South Africa's fiscal deficit will spike to 7.6 percent of output this year in the face of high public spending to boost growth and create jobs, the finance minister announced in his mid-term budget Tuesday. In his maiden budget, Finance Minister Pravin Gordhan prioritised job creation, satisfying a key demand of leftist allies whose mounting pressure to shift policy has raised concerns over the country's economic path.
Tax revenues plunged 70.3 billion rand (nine billion US Dollars) from February budget forecasts and Gordhan warned government will have to do "more with less", with strict cost-cutting measures to be put in place.
"Creating jobs is the country's greatest economic challenge. This should inform all policy choices," reads the budget document. The economy, forecast to grow at 1.2 percent, entered its first recession in 17 years, contracting two percent in the first half of 2009 and is expected to recover in 2010 with a growth of 1.5 percent rising to 3.2 percent by 2012.

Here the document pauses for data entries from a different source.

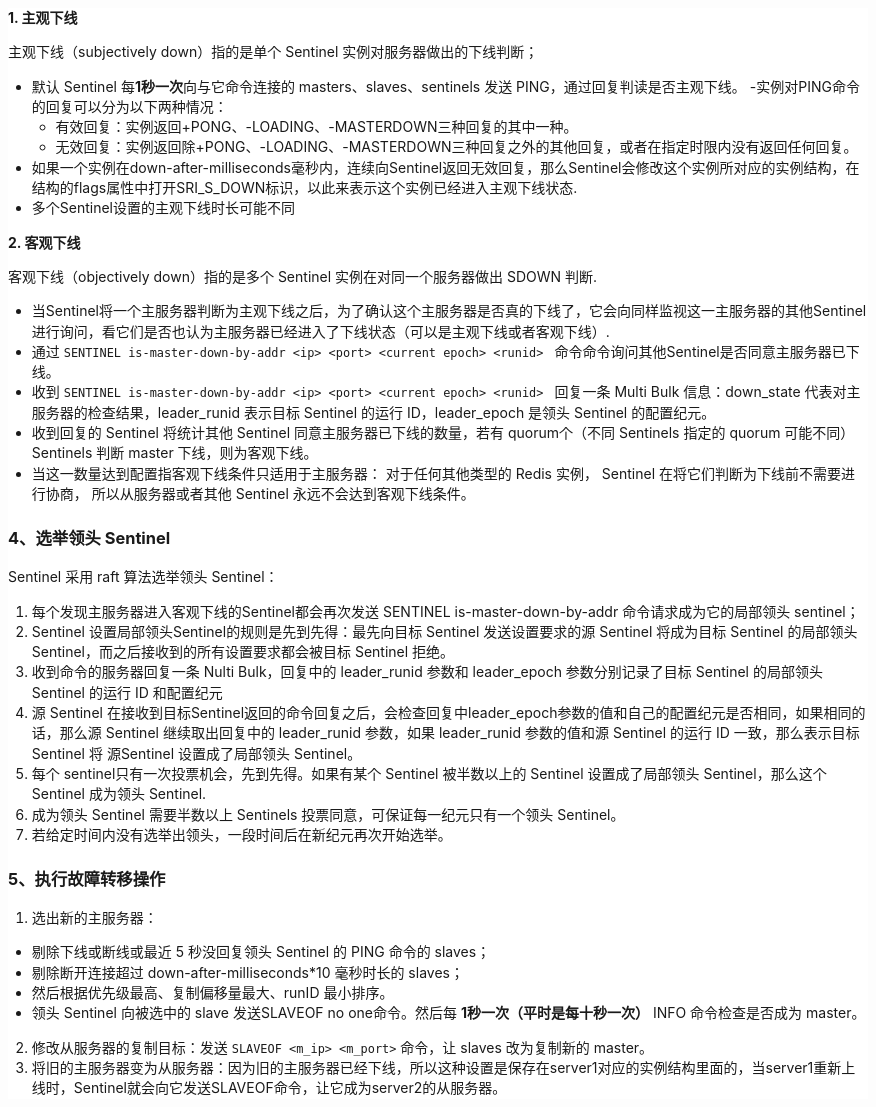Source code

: **1. 主观下线**

主观下线（subjectively down）指的是单个 Sentinel 实例对服务器做出的下线判断；
- 默认 Sentinel 每**1秒一次**向与它命令连接的 masters、slaves、sentinels 发送 PING，通过回复判读是否主观下线。
  -实例对PING命令的回复可以分为以下两种情况：
    - 有效回复：实例返回+PONG、-LOADING、-MASTERDOWN三种回复的其中一种。
    - 无效回复：实例返回除+PONG、-LOADING、-MASTERDOWN三种回复之外的其他回复，或者在指定时限内没有返回任何回复。
- 如果一个实例在down-after-milliseconds毫秒内，连续向Sentinel返回无效回复，那么Sentinel会修改这个实例所对应的实例结构，在结构的flags属性中打开SRI_S_DOWN标识，以此来表示这个实例已经进入主观下线状态.
- 多个Sentinel设置的主观下线时长可能不同

**2. 客观下线**

客观下线（objectively down）指的是多个 Sentinel 实例在对同一个服务器做出 SDOWN 判断. 

- 当Sentinel将一个主服务器判断为主观下线之后，为了确认这个主服务器是否真的下线了，它会向同样监视这一主服务器的其他Sentinel进行询问，看它们是否也认为主服务器已经进入了下线状态（可以是主观下线或者客观下线）.
- 通过 `SENTINEL is-master-down-by-addr <ip> <port> <current epoch> <runid> ` 命令命令询问其他Sentinel是否同意主服务器已下线。
- 收到 `SENTINEL is-master-down-by-addr <ip> <port> <current epoch> <runid> ` 回复一条 Multi Bulk 信息：down_state 代表对主服务器的检查结果，leader_runid 表示目标 Sentinel 的运行 ID，leader_epoch 是领头 Sentinel 的配置纪元。
- 收到回复的 Sentinel 将统计其他 Sentinel 同意主服务器已下线的数量，若有 quorum个（不同 Sentinels 指定的 quorum 可能不同）Sentinels 判断 master 下线，则为客观下线。
- 当这一数量达到配置指客观下线条件只适用于主服务器： 对于任何其他类型的 Redis 实例， Sentinel 在将它们判断为下线前不需要进行协商， 所以从服务器或者其他 Sentinel 永远不会达到客观下线条件。


### 4、选举领头 Sentinel

Sentinel 采用 raft 算法选举领头 Sentinel：

1. 每个发现主服务器进入客观下线的Sentinel都会再次发送 SENTINEL is-master-down-by-addr <ip> <port> <current epoch> <runid> 命令请求成为它的局部领头 sentinel；
2. Sentinel 设置局部领头Sentinel的规则是先到先得：最先向目标 Sentinel 发送设置要求的源 Sentinel 将成为目标 Sentinel 的局部领头 Sentinel，而之后接收到的所有设置要求都会被目标 Sentinel 拒绝。
3. 收到命令的服务器回复一条 Nulti Bulk，回复中的 leader_runid 参数和 leader_epoch 参数分别记录了目标 Sentinel 的局部领头 Sentinel 的运行 ID 和配置纪元
4. 源 Sentinel 在接收到目标Sentinel返回的命令回复之后，会检查回复中leader_epoch参数的值和自己的配置纪元是否相同，如果相同的话，那么源 Sentinel 继续取出回复中的 leader_runid 参数，如果 leader_runid 参数的值和源 Sentinel 的运行 ID 一致，那么表示目标 Sentinel 将 源Sentinel 设置成了局部领头 Sentinel。
5. 每个 sentinel只有一次投票机会，先到先得。如果有某个 Sentinel 被半数以上的 Sentinel 设置成了局部领头 Sentinel，那么这个 Sentinel 成为领头 Sentinel.
6. 成为领头 Sentinel 需要半数以上 Sentinels 投票同意，可保证每一纪元只有一个领头 Sentinel。
7. 若给定时间内没有选举出领头，一段时间后在新纪元再次开始选举。

### 5、执行故障转移操作

1. 选出新的主服务器：
- 剔除下线或断线或最近 5 秒没回复领头 Sentinel 的 PING 命令的 slaves；
- 剔除断开连接超过 down-after-milliseconds*10 毫秒时长的 slaves；
- 然后根据优先级最高、复制偏移量最大、runID 最小排序。
- 领头 Sentinel 向被选中的 slave 发送SLAVEOF no one命令。然后每 **1秒一次（平时是每十秒一次）** INFO 命令检查是否成为 master。
2. 修改从服务器的复制目标：发送 `SLAVEOF <m_ip> <m_port>` 命令，让 slaves 改为复制新的 master。
3. 将旧的主服务器变为从服务器：因为旧的主服务器已经下线，所以这种设置是保存在server1对应的实例结构里面的，当server1重新上线时，Sentinel就会向它发送SLAVEOF命令，让它成为server2的从服务器。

The mid-term budget framework is the first by President Jacob Zuma's government, elected in April on the back of promises to prioritise jobs, health, education, rural development and crime. The government's macro-economic policy has come under increasing attack from the Congress of South African Trade Unions (Cosatu), a major backer of Zuma in the run-up to the election and alliance partner of the ruling African National Congress.
While emphasising the need to maintain prudent fiscal policy, Gordhan said government would need to "do things differently." "South Africa needs to take serious stock ... of what its current economic model is. There is no doubt, it doesn't give us enough jobs, he said, adding the yawning gap between rich and poor had to be narrowed. "We have got to transform our economy."